FIDO Authentication for IoT Devices

Hopes to address lack of standards for device-makers

Last week, the FIDO Alliance, a group that sets security standards for online authentication, announced that it’s expanding its security standards for Internet of things (IoT) devices. Until now, manufacturers of IoT devices haven’t adhered to any particular security standard for their devices.

IoT devices are notorious for poor security as they often come with default passwords and users fail to install important security updates. Hackers have been able to take control of such connected products and use them for cyberattacks. A high-profile example is Nest cameras, which have been hacked remotely to blare out false alarms.

The FIDO Alliance was founded in 2012 and it has helped to establish standards for online verification and security without passwords. Its certification has earned the trust of companies like Google, Facebook and Microsoft. Now, the alliance’s new IoT Technical Working Group has been tasked to do the same for connected gadgets. It will be looking to take on IoT issues like default passwords and manual updates for devices.

Passwords are a well-known weak link in security and the FIDO Alliance has been striving to eliminate them everywhere.
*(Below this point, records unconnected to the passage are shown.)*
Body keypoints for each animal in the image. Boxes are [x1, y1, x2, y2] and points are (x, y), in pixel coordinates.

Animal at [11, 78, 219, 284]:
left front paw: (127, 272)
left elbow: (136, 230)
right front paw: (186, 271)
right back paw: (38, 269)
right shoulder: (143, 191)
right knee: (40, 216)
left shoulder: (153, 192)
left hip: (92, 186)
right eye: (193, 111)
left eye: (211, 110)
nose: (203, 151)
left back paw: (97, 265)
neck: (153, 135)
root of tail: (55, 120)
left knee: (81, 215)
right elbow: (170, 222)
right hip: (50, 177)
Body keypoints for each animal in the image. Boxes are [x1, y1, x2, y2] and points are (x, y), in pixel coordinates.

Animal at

The group counts some of the biggest names in the technology world as members including, Alibaba, Amazon, Arm, Google, Intel, Microsoft and Samsung. Others include businesses that rely on the web for delivering services, such as major insurance companies, credit card providers, banks and financial services companies.
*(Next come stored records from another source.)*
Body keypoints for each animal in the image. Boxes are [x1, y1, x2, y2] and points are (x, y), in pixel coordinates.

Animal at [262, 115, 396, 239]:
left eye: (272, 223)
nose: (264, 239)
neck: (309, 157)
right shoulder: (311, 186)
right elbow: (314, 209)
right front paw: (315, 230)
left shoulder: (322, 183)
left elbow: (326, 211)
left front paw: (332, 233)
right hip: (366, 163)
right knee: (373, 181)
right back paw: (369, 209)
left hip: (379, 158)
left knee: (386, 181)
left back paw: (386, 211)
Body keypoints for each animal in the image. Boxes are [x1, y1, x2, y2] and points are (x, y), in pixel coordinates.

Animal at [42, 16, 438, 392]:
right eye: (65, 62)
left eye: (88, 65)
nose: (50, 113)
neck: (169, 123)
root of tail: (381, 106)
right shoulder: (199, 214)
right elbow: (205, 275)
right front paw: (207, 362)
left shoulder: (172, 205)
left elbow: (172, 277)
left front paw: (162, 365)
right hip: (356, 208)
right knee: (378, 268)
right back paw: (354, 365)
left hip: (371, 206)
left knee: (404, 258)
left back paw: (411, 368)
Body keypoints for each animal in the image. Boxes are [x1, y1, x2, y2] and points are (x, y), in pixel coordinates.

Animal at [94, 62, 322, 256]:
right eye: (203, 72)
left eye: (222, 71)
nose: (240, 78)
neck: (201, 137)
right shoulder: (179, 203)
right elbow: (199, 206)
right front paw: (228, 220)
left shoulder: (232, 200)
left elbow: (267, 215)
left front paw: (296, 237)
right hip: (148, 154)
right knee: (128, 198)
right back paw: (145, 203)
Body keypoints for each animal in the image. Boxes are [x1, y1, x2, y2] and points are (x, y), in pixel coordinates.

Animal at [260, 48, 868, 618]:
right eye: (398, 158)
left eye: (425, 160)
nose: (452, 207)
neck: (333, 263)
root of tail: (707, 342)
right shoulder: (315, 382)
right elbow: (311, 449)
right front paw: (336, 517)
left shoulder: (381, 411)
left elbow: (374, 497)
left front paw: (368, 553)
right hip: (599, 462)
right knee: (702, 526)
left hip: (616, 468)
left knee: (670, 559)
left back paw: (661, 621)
Intel is providing the initial push by contributing the technical specifications of its Secure Device Onboard, a solution for device manufacturers that it launched in 2017. Its programme allows partners and customers to automate the provisioning of IoT devices to their cloud platform of choice. Although the solution initially covered devices powered by Intel processors, it was expanded to Arm-based devices, significantly broadening the solution’s coverage in the IoT supply chain.

Over the past 18 months, there have been a number of significant initiatives aimed at improving IoT security in the business world, such as the Industrial Internet Consortium’s Security Maturity Model, which provides practitioners with a conceptual framework for assessing the appropriate level of security and a best-practice guide of the measures they should be putting in place.

IoT devices are booming in popularity, with the market expected to touch 20 billion devices by 2020, so, understandably, the FIDO Alliance is hoping to have a solution in place soon. There’s yet no timeline for when it will release the standard for IoT onboarding, but if it makes IoT more secure, it can’t come soon enough.